İstenen Görev: Salgın günleri üzerine yazılmış köşe yazısını, metindeki son cümlenin ardından sürdürünüz.

Metin Bölümü:
Ölmüşüz ağlayanımız yok!
Enver Aysever
Son Köşe Yazıları

Ölmüşüz ağlayanımız yok!

30.03.2020 06:30
Güncellenme:
Takip Et:

Yaşam durdu. Doğrusu durması gerekiyordu. Benzeri görülmemiş salgın günlerinde kimi çalışmak zorunda olduğu için yaşam durmuyor; kimi de olayın ciddiyetini kavramadığı için gereğini yapmıyor, o yüzden durmuyor! Evine ekmek götürmek zorunda olan milyonlarca insan için soru aynı: “Yarın ne olacak?” Faturalar ertelenmedi, kiralar, vergiler duruyor. Bankalar “uzaktan ödeme kolaylığı sağladık” diye dalga geçiyor halkla!

Hekimlerin öngörüsüne bakılırsa bu haftadan itibaren hastalığın yaygınlığı, seyri iyice ağırlaşacak. Beklenmedik durum değil. Toplumsal duyarlılık kadar, temel sorumluluğu alması gereken devletin ne yaptığı da ayrıca önemli! Sağlık Bakanı Koca’nın şakalara konu olan “yakalanmamak” sözleri, en iyi önlem, doğru! Doğru da nasıl olacak bu? Ölümler arttıkça buna “kader” deyip yaşamımıza kaldığımız yerden devam mı edeceğiz? Sağlık çalışanları başta olmak üzere, kimseler önünü göremez halde…

***

Bugünler bir yandan kimilerinin maskesini düşürdüğü için yararlı oldu. Çoktandır şarlatan dediğimiz, bilimci sıfatının ardına saklanarak ağzına geleni söyleyenler iyice açığa çıktı. Bir de, ilk kez ekran görüp, konusu dışında konuşunca rezil olanlar var. Bilimci birinin dini örneklerle açıklama yapmaya çalışması hazin elbette. Daha bu ülkede evrim karşıtlığı bile çözülemeyen sorun. Meseleye hâkim, çok zamandır uyarı yapanlar ise kenarda tutuluyor. TTB elindeki bilgileri açıktan söylemediği için kusurlu. Yarın konuşacağız eğer sağ kalmayı başarırsak, çok açıdan sınav günleri.

Veri Kesiti:
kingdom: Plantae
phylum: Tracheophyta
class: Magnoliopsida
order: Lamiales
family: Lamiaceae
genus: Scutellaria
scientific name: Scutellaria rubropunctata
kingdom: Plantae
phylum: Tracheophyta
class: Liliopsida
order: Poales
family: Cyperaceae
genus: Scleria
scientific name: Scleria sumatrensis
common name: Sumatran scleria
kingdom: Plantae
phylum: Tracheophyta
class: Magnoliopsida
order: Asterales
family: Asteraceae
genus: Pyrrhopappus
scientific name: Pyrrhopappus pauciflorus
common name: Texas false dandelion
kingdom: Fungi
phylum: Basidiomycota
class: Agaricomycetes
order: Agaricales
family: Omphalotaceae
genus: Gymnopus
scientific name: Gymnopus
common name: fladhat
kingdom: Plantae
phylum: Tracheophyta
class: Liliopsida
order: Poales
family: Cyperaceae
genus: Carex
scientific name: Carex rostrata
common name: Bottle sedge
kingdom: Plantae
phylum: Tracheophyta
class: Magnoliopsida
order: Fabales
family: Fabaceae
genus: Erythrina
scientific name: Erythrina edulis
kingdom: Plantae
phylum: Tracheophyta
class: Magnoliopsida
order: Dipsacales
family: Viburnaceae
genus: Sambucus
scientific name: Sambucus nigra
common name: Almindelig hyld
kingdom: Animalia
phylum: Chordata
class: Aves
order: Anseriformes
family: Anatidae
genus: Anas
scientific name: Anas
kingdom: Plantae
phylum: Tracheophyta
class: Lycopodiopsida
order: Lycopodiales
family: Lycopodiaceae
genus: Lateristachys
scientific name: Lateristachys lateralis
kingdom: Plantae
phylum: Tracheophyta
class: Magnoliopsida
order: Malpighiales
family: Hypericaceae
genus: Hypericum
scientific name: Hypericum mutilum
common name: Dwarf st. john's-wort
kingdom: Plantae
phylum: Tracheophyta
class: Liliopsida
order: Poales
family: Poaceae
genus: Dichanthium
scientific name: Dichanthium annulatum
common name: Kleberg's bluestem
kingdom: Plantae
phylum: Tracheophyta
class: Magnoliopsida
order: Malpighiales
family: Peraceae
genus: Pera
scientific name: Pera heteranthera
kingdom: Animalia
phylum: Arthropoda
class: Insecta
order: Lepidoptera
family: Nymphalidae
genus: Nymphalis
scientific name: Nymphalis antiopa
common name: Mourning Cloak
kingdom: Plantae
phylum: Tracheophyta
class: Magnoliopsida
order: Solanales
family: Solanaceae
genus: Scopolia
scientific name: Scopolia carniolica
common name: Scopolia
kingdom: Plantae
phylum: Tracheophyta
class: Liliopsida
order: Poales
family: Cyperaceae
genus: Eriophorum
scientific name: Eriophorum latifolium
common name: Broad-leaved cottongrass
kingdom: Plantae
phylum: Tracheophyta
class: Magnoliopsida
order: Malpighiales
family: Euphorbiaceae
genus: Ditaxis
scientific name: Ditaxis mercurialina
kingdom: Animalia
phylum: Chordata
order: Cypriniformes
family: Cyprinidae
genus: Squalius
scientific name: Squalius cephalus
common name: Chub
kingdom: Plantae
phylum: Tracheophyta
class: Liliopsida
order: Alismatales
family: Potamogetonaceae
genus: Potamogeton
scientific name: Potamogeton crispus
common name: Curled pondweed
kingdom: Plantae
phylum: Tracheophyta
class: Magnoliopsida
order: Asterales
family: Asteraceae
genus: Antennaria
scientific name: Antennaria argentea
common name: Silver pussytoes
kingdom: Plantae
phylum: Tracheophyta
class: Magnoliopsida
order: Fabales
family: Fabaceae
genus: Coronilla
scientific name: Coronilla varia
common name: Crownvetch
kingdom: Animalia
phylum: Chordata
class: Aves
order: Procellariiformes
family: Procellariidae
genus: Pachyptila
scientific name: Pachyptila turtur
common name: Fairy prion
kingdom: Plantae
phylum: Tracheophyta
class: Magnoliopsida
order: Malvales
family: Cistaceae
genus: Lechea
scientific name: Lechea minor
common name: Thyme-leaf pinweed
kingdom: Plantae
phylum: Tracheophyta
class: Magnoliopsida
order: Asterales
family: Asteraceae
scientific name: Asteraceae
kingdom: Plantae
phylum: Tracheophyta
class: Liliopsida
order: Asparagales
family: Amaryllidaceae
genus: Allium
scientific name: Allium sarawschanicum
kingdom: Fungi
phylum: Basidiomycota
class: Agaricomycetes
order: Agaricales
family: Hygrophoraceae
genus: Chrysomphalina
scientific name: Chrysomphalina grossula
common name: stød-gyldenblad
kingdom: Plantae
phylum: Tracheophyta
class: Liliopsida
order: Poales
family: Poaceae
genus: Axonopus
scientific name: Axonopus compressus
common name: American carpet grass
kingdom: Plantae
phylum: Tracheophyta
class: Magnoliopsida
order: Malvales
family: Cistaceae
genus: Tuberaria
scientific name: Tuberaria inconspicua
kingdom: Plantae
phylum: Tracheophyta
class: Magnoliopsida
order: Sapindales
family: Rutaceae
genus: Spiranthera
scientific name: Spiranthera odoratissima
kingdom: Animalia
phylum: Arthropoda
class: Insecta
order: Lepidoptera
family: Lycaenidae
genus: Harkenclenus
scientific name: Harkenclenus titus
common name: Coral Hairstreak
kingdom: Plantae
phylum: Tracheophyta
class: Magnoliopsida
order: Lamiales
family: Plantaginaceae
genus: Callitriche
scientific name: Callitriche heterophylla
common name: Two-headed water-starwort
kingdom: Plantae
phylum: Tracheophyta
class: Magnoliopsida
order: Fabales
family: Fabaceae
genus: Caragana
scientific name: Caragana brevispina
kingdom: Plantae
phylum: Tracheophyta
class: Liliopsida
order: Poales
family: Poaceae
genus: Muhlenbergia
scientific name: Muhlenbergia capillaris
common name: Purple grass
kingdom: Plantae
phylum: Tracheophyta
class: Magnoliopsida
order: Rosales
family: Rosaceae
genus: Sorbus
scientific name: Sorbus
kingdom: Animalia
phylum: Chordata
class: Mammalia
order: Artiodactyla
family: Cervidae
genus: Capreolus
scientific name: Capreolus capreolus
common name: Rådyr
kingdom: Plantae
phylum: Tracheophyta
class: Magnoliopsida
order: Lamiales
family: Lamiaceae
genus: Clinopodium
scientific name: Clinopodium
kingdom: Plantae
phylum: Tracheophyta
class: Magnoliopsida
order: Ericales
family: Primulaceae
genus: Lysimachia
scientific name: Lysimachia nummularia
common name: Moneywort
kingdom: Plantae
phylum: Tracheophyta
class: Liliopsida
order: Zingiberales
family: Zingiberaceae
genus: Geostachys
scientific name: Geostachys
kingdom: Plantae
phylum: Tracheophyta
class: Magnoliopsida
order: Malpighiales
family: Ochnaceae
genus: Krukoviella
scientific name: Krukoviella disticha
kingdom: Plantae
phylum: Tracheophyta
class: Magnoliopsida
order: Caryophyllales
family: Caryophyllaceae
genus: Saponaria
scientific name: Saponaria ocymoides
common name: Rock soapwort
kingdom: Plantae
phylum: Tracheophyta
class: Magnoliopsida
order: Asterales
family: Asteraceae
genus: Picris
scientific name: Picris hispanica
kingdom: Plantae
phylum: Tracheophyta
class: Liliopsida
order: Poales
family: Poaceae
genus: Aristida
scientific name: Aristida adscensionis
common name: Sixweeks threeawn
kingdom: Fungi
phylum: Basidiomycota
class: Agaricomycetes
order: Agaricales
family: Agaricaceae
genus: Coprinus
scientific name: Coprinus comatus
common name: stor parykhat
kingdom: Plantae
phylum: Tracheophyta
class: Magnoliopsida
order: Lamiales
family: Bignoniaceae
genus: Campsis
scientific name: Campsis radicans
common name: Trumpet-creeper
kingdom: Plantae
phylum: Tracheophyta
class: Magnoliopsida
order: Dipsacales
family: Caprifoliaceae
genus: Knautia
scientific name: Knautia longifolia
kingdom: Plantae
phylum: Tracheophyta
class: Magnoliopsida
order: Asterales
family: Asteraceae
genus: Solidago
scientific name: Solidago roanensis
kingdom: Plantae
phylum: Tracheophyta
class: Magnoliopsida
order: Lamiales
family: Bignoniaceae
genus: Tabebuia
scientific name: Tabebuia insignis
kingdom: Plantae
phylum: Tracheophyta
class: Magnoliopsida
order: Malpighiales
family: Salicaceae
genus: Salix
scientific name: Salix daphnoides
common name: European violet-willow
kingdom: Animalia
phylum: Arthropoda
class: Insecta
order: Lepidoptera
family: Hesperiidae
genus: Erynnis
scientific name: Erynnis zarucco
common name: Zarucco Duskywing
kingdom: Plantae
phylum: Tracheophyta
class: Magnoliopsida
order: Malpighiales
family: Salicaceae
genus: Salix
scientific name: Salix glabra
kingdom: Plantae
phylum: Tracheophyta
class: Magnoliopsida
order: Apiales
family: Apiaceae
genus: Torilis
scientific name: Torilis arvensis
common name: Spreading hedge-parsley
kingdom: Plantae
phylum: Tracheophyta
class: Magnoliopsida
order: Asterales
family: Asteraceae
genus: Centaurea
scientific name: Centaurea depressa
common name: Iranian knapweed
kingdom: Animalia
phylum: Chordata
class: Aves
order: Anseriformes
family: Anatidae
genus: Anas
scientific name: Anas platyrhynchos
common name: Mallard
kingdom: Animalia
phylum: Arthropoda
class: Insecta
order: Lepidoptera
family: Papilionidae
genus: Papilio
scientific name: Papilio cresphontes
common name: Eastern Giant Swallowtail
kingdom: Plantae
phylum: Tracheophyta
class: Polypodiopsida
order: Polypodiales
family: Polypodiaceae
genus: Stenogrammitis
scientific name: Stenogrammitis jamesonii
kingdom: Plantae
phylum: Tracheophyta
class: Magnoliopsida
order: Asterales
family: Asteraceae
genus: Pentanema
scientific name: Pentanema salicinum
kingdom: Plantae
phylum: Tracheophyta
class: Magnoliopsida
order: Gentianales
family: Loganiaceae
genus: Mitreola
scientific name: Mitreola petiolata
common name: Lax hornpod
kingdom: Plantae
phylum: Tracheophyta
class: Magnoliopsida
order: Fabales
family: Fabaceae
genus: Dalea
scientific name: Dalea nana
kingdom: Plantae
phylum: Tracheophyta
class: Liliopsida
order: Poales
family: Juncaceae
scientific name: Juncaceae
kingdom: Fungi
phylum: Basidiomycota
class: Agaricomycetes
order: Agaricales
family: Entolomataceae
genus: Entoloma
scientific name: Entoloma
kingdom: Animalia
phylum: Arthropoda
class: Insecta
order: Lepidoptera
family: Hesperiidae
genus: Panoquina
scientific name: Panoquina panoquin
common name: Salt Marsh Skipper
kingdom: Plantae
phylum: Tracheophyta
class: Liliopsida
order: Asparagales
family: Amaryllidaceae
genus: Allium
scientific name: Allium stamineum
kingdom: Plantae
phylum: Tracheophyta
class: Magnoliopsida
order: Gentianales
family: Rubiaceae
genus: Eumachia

Nihai Cevap:
***

Toplumun sadaka kültürüne alıştırılmış olmasının bedelini ödüyoruz bir yandan. Devleti kutsayan, kendi dışında varlık sayan büyük kesim, el avuç açmaya o denli alışmış ki, görevini yapan ya da yapması gereken kimselere minnet duyuyor. Oysa devlet başkanı, belediye başkanı ve diğer görevli kimseler, tam da böyle zamanlarda siyasi kararlar alıp uygulasınlar diye seçilmişlerdir. Teşekkür etmek, takdir etmek saçmadır. Tersine, görevini yapmayan eleştirilmelidir. Vergi ne için toplanır? Bu günlerde aç açık kalmasın, herkes sağlığa kolay ulaşsın diye, değil mi? Yurttaşların hakları vardır. Yazık ki bundan haberleri yok!

***

İlk bakışta Bilim Kurulu’nun varlığı güven verir gibiydi. Lakin ne bakanın, ne de kurulun süreç hakkında yetkisi olduğu, hemen açığa çıktı. Türkiye’ye özgü tek adam düzeni tüm yüzlerini gösterdi. Kararlar Saray’da alınıyor. Güvenlik, sağlık, iktisat ne varsa her konuda tek kişi karar veriyor. Hal böyle olunca, doğru olanı bulmak da güçleşiyor. Oysa Bilim Kurulu ölçüt koyan, uygulamaya karar veren ve izleyen olmalıydı. Şu an siyasal iradeye hizmet eder halde. Bir de üyelerinin her gün görülen gafları eklenince buna, karamsar olmamak elde değil!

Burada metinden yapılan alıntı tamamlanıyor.